Não obstante fruto de um pensamento completamente ultrapassado, constantemente nos vemos diante da questionamentos relativos ao direito à herança para filhos intitulados “fora do casamento” ou quanto aos filhos adotivos.
Antes da Constituição da República de 1988 era comum a distinção entre filho legítimo, adulterino, bastardo, extraconjugal e incestuoso. Porém, após este período, todos os filhos possuem o mesmo direito sucessório, indistintamente.
A forte influência da moral religiosa nas décadas anteriores aos anos 90 fez com que se distinguisse em direitos e tratamento os filhos, conforme o status social da relação de seus pais no momento da concepção. A criança concebida fora do sagrado ambiente do matrimônio era fruto do pecado, devendo ser tratada de maneira inferior juridicamente.
Aos filhos “legítimos”, aqueles havidos dentro do casamento, a tudo se concedia, havendo pleno direito à herança quando do falecimento do pai. Entretanto, aos “ilegítimos”, nascidos fora do casamento, em uma relação de adultério por exemplo, se impedia o acesso aos direitos decorrentes da relação de paternidade, como registro do nome paterno, alimentos e herança.

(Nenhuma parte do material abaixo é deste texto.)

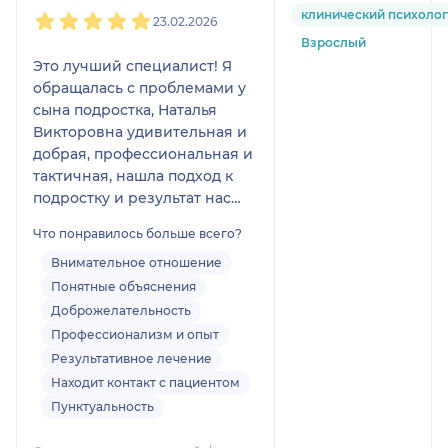
1
2
3
4
5
клинический психолог
23.02.2026
Взрослый
Это лучший специалист! Я
обращалась с проблемами у
сына подростка, Наталья
Викторовна удивительная и
добрая, профессиональная и
тактичная, нашла подход к
подростку и результат нас
очень порадовал!
Что понравилось больше всего?
Я очень благодарна Наталье
Викторовне🤗
Внимательное отношение
Понятные объяснения
Доброжелательность
Профессионализм и опыт
Результативное лечение
Находит контакт с пациентом
Пунктуальность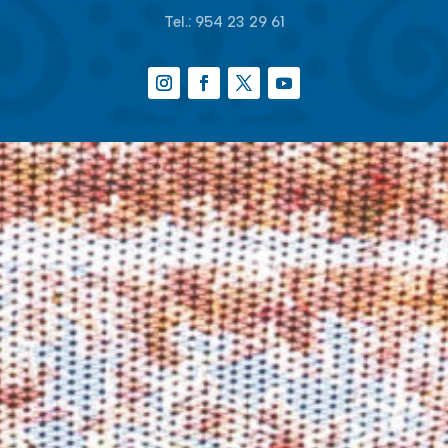
Tel.:
954 23 29 61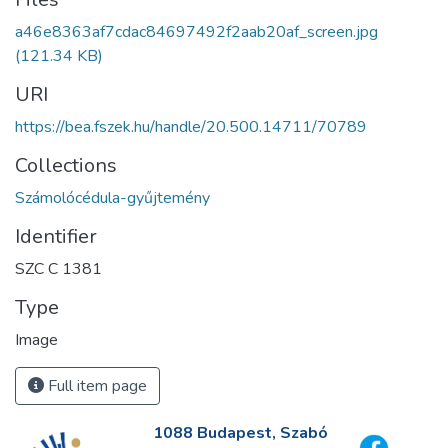
a46e8363af7cdac84697492f2aab20af_screen.jpg
(121.34 KB)
URI
https://bea.fszek.hu/handle/20.500.14711/70789
Collections
Számolócédula-gyűjtemény
Identifier
SZC C 1381
Type
Image
Full item page
1088 Budapest, Szabó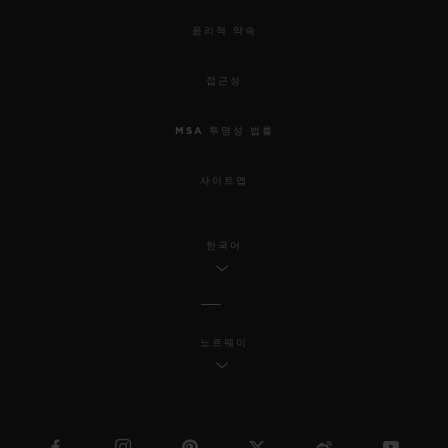
윤리적 약속
접근성
MSA 투명성 법률
사이트맵
한국어
노르웨이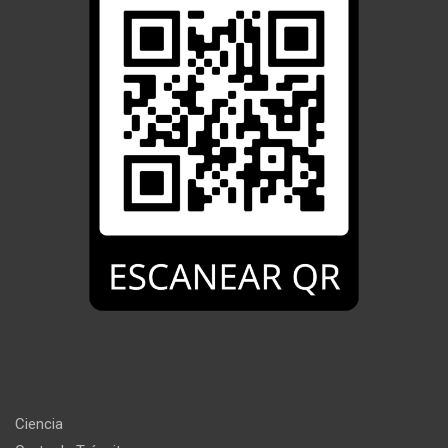
Ciencia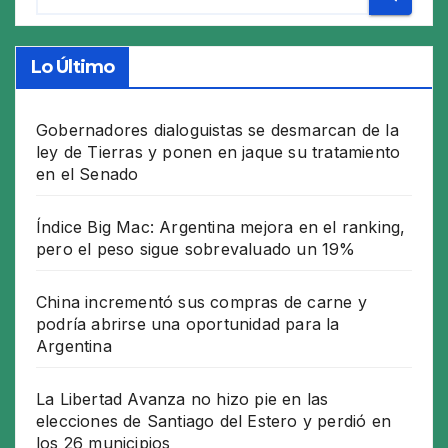
Lo Último
Gobernadores dialoguistas se desmarcan de la
ley de Tierras y ponen en jaque su tratamiento
en el Senado
Índice Big Mac: Argentina mejora en el ranking,
pero el peso sigue sobrevaluado un 19%
China incrementó sus compras de carne y
podría abrirse una oportunidad para la
Argentina
La Libertad Avanza no hizo pie en las
elecciones de Santiago del Estero y perdió en
los 26 municipios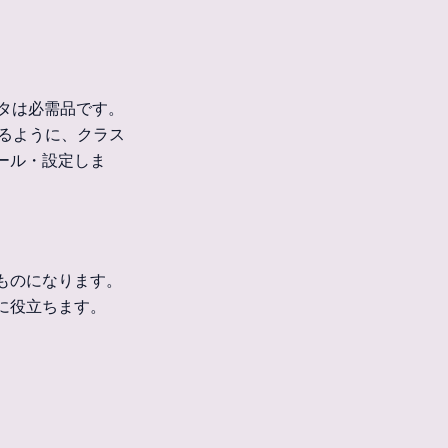
ッタは必需品です。
するように、クラス
ストール・設定しま
ものになります。
に役立ちます。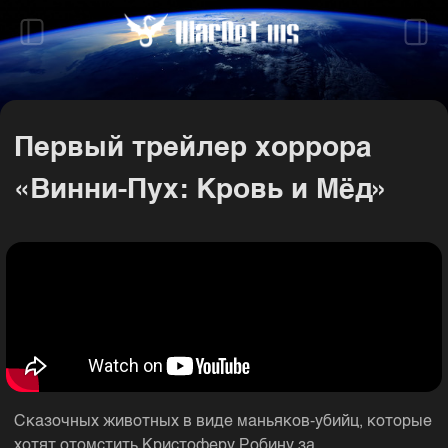
Первый трейлер хоррора
«Винни-Пух: Кровь и Мёд»
Сказочных животных в виде маньяков-убийц, которые
хотят отомстить Кристоферу Робину за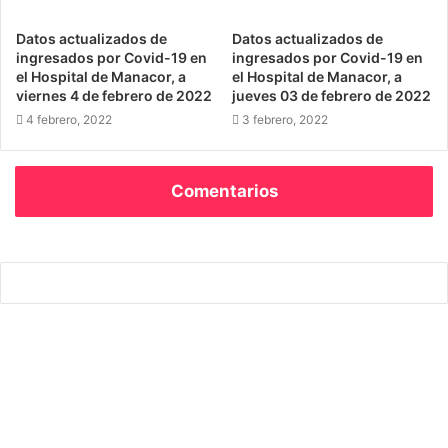
Datos actualizados de
Datos actualizados de
ingresados por Covid-19 en
ingresados por Covid-19 en
el Hospital de Manacor, a
el Hospital de Manacor, a
viernes 4 de febrero de 2022
jueves 03 de febrero de 2022
4 febrero, 2022
3 febrero, 2022
Comentarios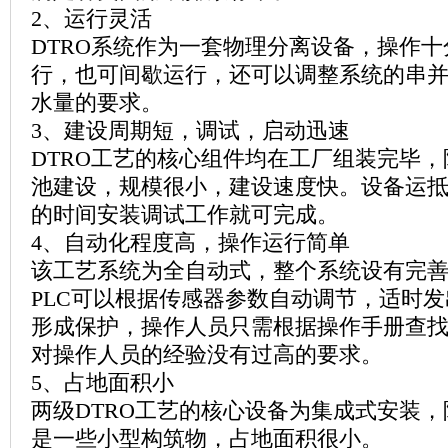
2
、运行灵活
DTRO
系统作为一套物理分离设备，操作十
行，也可间歇运行，还可以调整系统的串并联方式，
水量的要求。
3
、建设周期短，调试，启动迅速
DTRO
工艺的核心组件均在工厂组装完毕，
池建设，规模很小，建设速度快。设备运抵
的时间安装调试工作就可完成。
4
、自动化程度高，操作运行简单
该工艺系统为全自动式，整个系统设有完
PLC
可以根据传感器参数自动调节，适时发出报警信号，
形成保护，操作人员只需根据操作手册查
对操作人员的经验没有过高的要求。
5
、占地面积小
两级
DTRO
工艺的核心设备为集成式安装，
是一些小型构筑物，占地面积很小。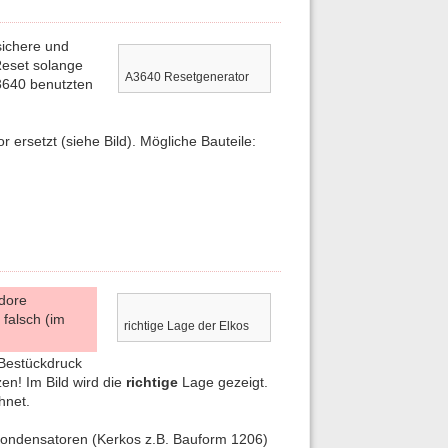
sichere und
Reset solange
A3640 Resetgenerator
3640 benutzten
rsetzt (siehe Bild). Mögliche Bauteile:
odore
 falsch (im
richtige Lage der Elkos
Bestückdruck
n! Im Bild wird die
richtige
Lage gezeigt.
hnet.
Kondensatoren (Kerkos z.B. Bauform 1206)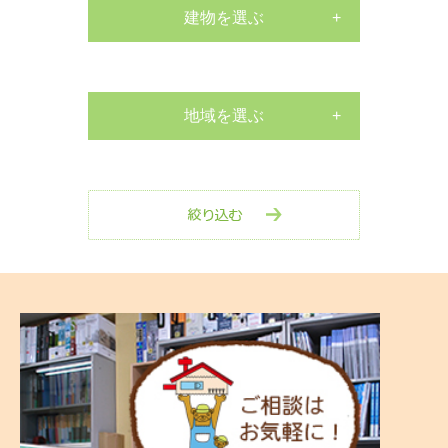
外構工事
建物を選ぶ
戸建て
床張替リフォーム
マンション
地域を選ぶ
水栓交換工事
南区
店舗
水栓交換工事
中区
その他
室内リフォーム
西区
剪定・伐採工事
保土ヶ谷区
玄関リフォーム
戸塚区
防水工事
港南区
外壁塗装工事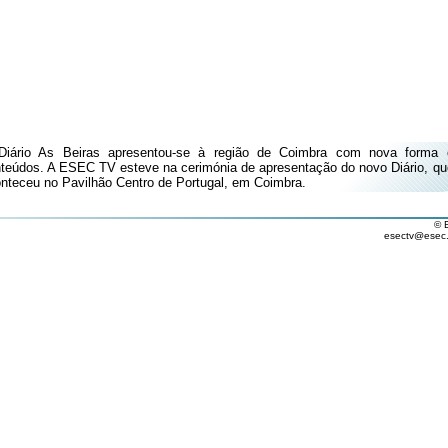
Diário As Beiras apresentou-se à região de Coimbra com nova forma 
teúdos. A ESEC TV esteve na cerimónia de apresentação do novo Diário, qu
nteceu no Pavilhão Centro de Portugal, em Coimbra.
© 
esectv@esec.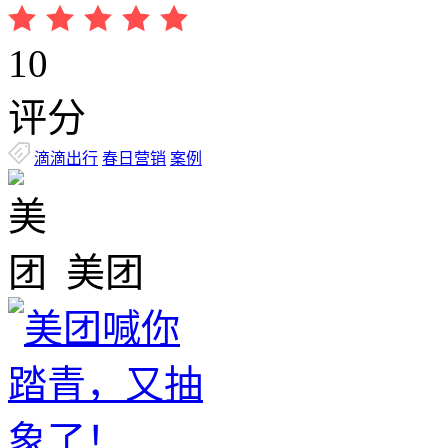
10
评分
滴滴出行
春日营销
案例
美团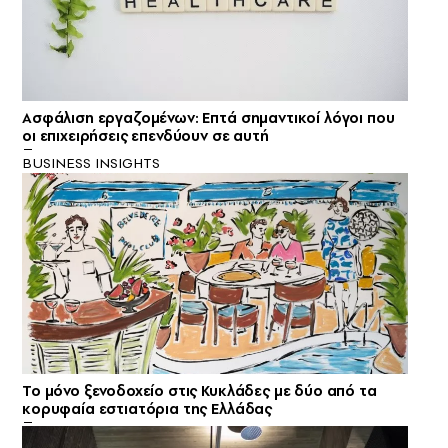
Ασφάλιση εργαζομένων: Επτά σημαντικοί λόγοι που
οι επιχειρήσεις επενδύουν σε αυτή
BUSINESS INSIGHTS
Το μόνο ξενοδοχείο στις Κυκλάδες με δύο από τα
κορυφαία εστιατόρια της Ελλάδας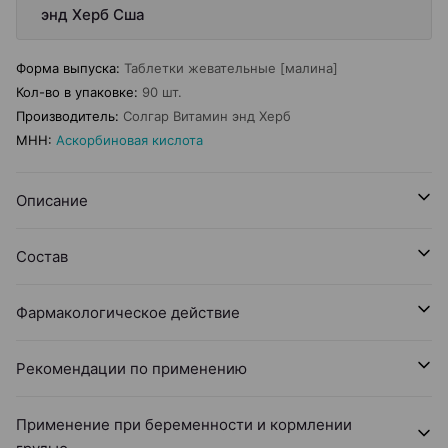
энд Херб Сша
Форма выпуска
:
Таблетки жевательные [малина]
Кол-во в упаковке
:
90 шт.
Производитель
:
Солгар Витамин энд Херб
МНН
:
Аскорбиновая кислота
Описание
Состав
Фармакологическое действие
Рекомендации по применению
Применение при беременности и кормлении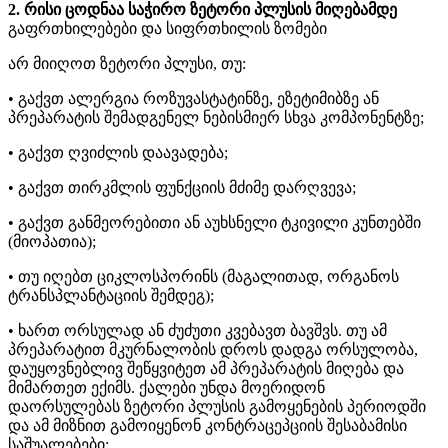
2. რისი ცოდნაა საჭირო ზეტორი პლუსის მიღებამდე
გაფრთხილებები და სიფრთხილის ზომები
არ მიიღოთ ზეტორი პლუსი, თუ:
• გაქვთ ალერგია როზუვასტატინზე, ეზეტიმიბზე ან
პრეპარატის შემადგენელ ნებისმიერ სხვა კომპონენტზე;
• გაქვთ ღვიძლის დაავადება;
• გაქვთ თირკმლის ფუნქციის მძიმე დარღვევა;
• გაქვთ განმეორებითი ან აუხსნელი ტკივილი კუნთებში
(მიოპათია);
• თუ იღებთ ციკლოსპორინს (მაგალითად, ორგანოს
ტრანსპლანტაციის შემდეგ);
• ხართ ორსულად ან ძუძუთი კვებავთ ბავშვს. თუ ამ
პრეპარატით მკურნალობის დროს დადგა ორსულობა,
დაუყოვნებლივ შეწყვიტეთ ამ პრეპარატის მიღება და
მიმართეთ ექიმს. ქალები უნდა მოერიდონ
დაორსულებას ზეტორი პლუსის გამოყენების პერიოდში
და ამ მიზნით გამოიყენონ კონტრაცეპციის შესაბამისი
საშუალებები;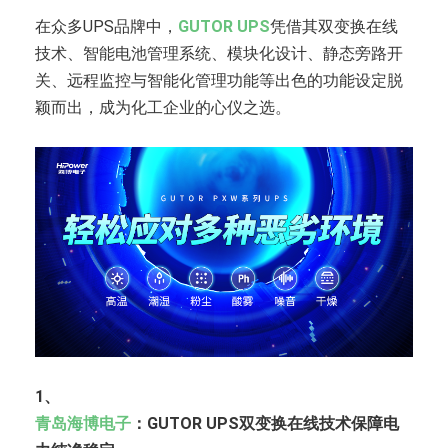
在众多UPS品牌中，
GUTOR UPS
凭借其双变换在线
技术、智能电池管理系统、模块化设计、静态旁路开
关、远程监控与智能化管理功能等出色的功能设定脱
颖而出，成为化工企业的心仪之选。
1、
青岛海博电子
：GUTOR UPS双变换在线技术保障电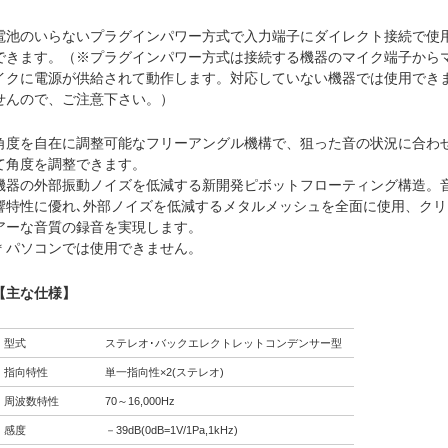
電池のいらないプラグインパワー方式で入力端子にダイレクト接続で使
できます。（※プラグインパワー方式は接続する機器のマイク端子から
イクに電源が供給されて動作します。対応していない機器では使用でき
せんので、ご注意下さい。）
角度を自在に調整可能なフリーアングル機構で、狙った音の状況に合わ
て角度を調整できます。
機器の外部振動ノイズを低減する新開発ピボットフローティング構造。
響特性に優れ､外部ノイズを低減するメタルメッシュを全面に使用、クリ
アーな音質の録音を実現します。
＊パソコンでは使用できません。
【主な仕様】
型式
ステレオ･バックエレクトレットコンデンサー型
指向特性
単一指向性×2(ステレオ)
周波数特性
70～16,000Hz
感度
－39dB(0dB=1V/1Pa,1kHz)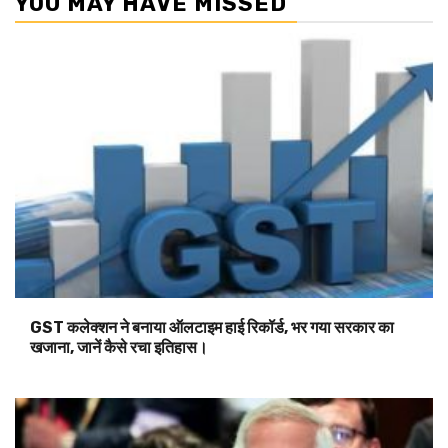
YOU MAY HAVE MISSED
GST कलेक्शन ने बनाया ऑलटाइम हाई रिकॉर्ड, भर गया सरकार का
खजाना, जानें कैसे रचा इतिहास।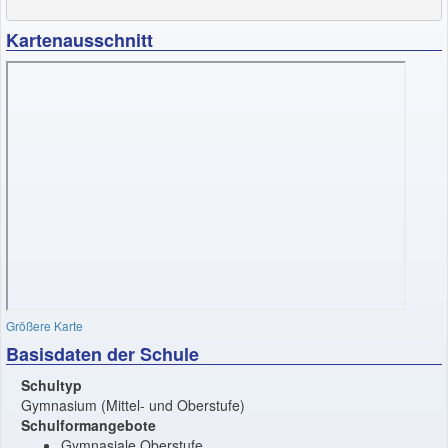
Kartenausschnitt
Größere Karte
Basisdaten der Schule
Schultyp
Gymnasium (Mittel- und Oberstufe)
Schulformangebote
Gymnasiale Oberstufe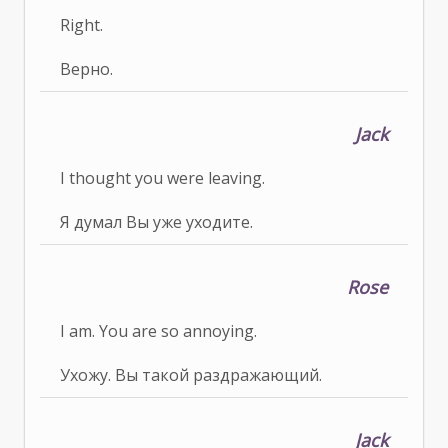
Right.
Верно.
Jack
I thought you were leaving.
Я думал Вы уже уходите.
Rose
I am. You are so annoying.
Ухожу. Вы такой раздражающий.
Jack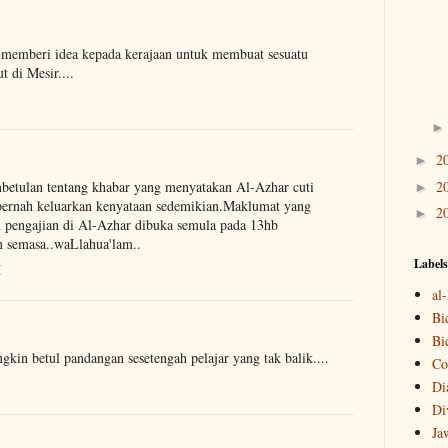
 memberi idea kepada kerajaan untuk membuat sesuatu
 di Mesir....
2
►
2
embetulan tentang khabar yang menyatakan Al-Azhar cuti
►
pernah keluarkan kenyataan sedemikian.Maklumat yang
2
►
n pengajian di Al-Azhar dibuka semula pada 13hb
n semasa..waLlahua'lam..
Labels
M
al
Bi
Bi
gkin betul pandangan sesetengah pelajar yang tak balik....
Co
Di
Di
Ja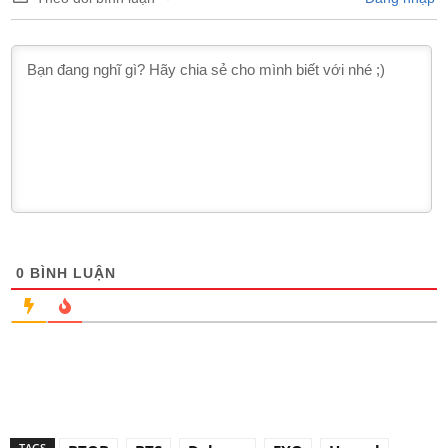
0
BÌNH LUẬN
TAGS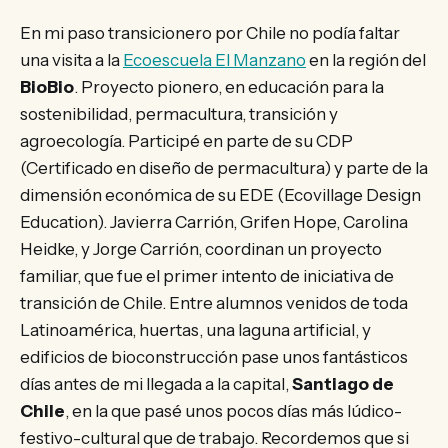
En mi paso transicionero por Chile no podía faltar
una visita a la
Ecoescuela El Manzano
en la región del
BioBio
. Proyecto pionero, en educación para la
sostenibilidad, permacultura, transición y
agroecología. Participé en parte de su CDP
(Certificado en diseño de permacultura) y parte de la
dimensión económica de su EDE (Ecovillage Design
Education). Javierra Carrión, Grifen Hope, Carolina
Heidke, y Jorge Carrión, coordinan un proyecto
familiar, que fue el primer intento de iniciativa de
transición de Chile. Entre alumnos venidos de toda
Latinoamérica, huertas, una laguna artificial, y
edificios de bioconstrucción pase unos fantásticos
días antes de mi llegada a la capital,
Santiago de
Chile
, en la que pasé unos pocos días más lúdico-
festivo-cultural que de trabajo. Recordemos que si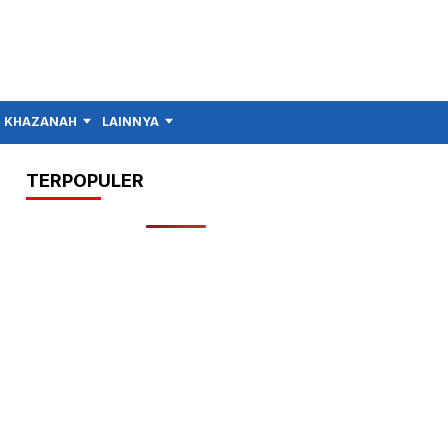
KHAZANAH
LAINNYA
TERPOPULER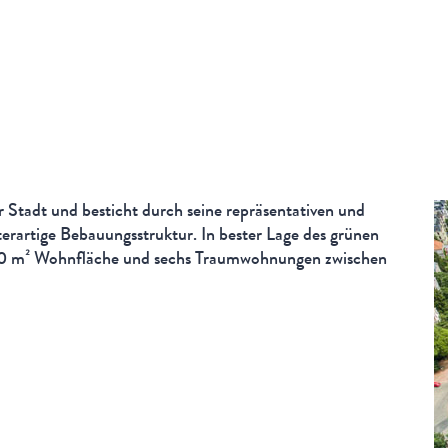
er Stadt und besticht durch seine repräsentativen und
sterartige Bebauungsstruktur. In bester Lage des grünen
800 m² Wohnfläche und sechs Traumwohnungen zwischen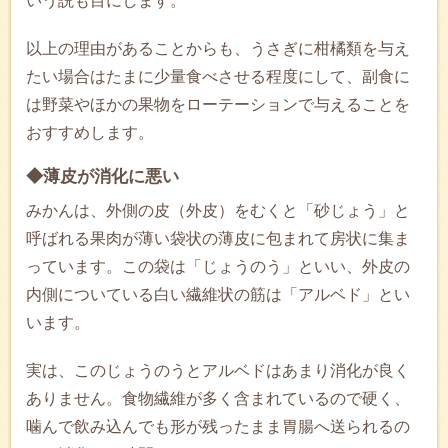
いう説も目にします。
以上の理由があることからも、うさぎに柑橘類を与え
たい場合はたまに少量食べさせる程度にして、副食に
は野菜やほかの果物をローテーションで与えることを
おすすめします。
◆薄皮が消化に悪い
みかんは、外側の皮（外皮）をむくと「砂じょう」と
呼ばれる果肉が薄い袋状の薄皮に包まれて房状に集ま
っています。この袋は「じょうのう」といい、外皮の
内側についている白い繊維状の筋は「アルベド」とい
います。
実は、このじょうのうとアルベドはあまり消化が良く
ありません。食物繊維が多く含まれているので硬く、
噛んで飲み込んでも形が残ったまま胃腸へ送られるの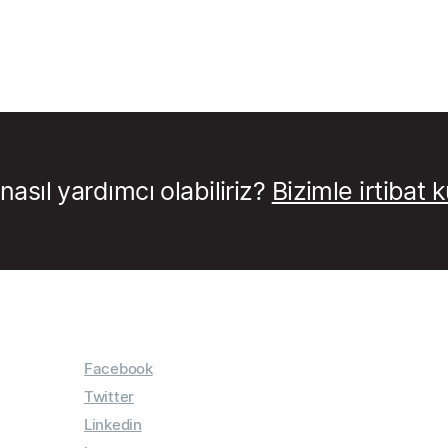
nasıl yardımcı olabiliriz?
Bizimle irtibat 
Facebook
Twitter
Linkedin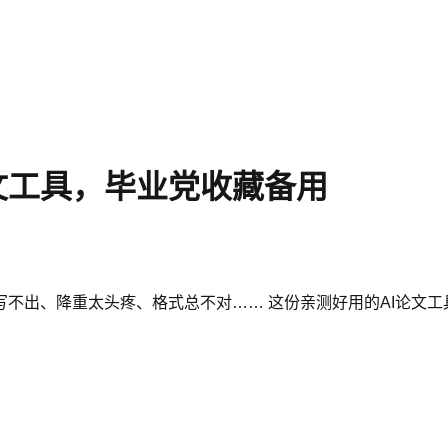
文工具，毕业党收藏备用
不出、降重太头疼、格式总不对…… 这份亲测好用的AI论文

Aos filhos adotivos também não era diferente, já que se entendia que a relação de adoção se encerrava com o falecimento, não conferindo a estes o direito à sucessão dos bens deixados por seus pais adotivos.
Os ilustres Professores Cristiano Chaves de Farias e Nelson Rosenvald assim destacam a situação:
“Em tempos pretéritos, pouco saudosos, o legislador civil não deixou passar a oportunidade de expressar sua absoluta antipatia em relação aos filhos nascidos fora do casamento, tentando estabelecer uma casta merecedora de proteção especial, que seriam os filhos nascidos de pessoas casadas entre si, chamados de legítimos. Os filhos ilegítimos (adulterinos e incestuosos) não tinham os mesmos direitos hereditários dos filhos legítimos (de pessoas que eram casadas entre si). Para além disso, os filhos adotivos não titularizavam direito sucessório em relação de adoção, restabelecendo o poder familiar dos pais biológicos. Toda essa complexa operação com o intuito, nem um pouco justificável, de impedir o acesso do filho adotivo à herança dos adotantes.” (FARIAS, Cristiano Chaves de. Curso de direito civil: sucessões / Cristiano Chaves de Farias, Nelson Rosenvald – 4. ed. rev., ampl. e atual. – Salvador: Ed. JusPodivm, 2018. pág. 300).
Não raro a cultura popular ainda nos traz esta lembrança cotidianamente, em situações, por exemplo, na qual filhos de pessoa recentemente falecida buscam consultoria profissional com a finalidade de impedir o acesso à herança de irmão fruto de relacionamento diverso.
Felizmente, com a Constituição da República de 1988, a situação se consolidou no art. 227, §6º, o qual determina que: “Os filhos, havidos ou não da relação do casamento, ou por adoção, terão os mesmos direitos e qualificações, proibidas quaisquer designações discriminatórias relativas à filiação.”.
Não há mais que falarmos em diferenciações entre filhos. Expressões como filho adulterino ou filho bastardo devem ser tomadas como inadequadas e preconceituosas.
Desta maneira, filhos nascidos fora do casamento terão os mesmos direitos sucessórios do que filhos dentro do casamento, antes do casamento ou depois dele. Não há que se classificar. Juridicamente filhos são tratados de maneira igualitária, para todos os fins de direito, incluindo pleno acesso à herança paterna.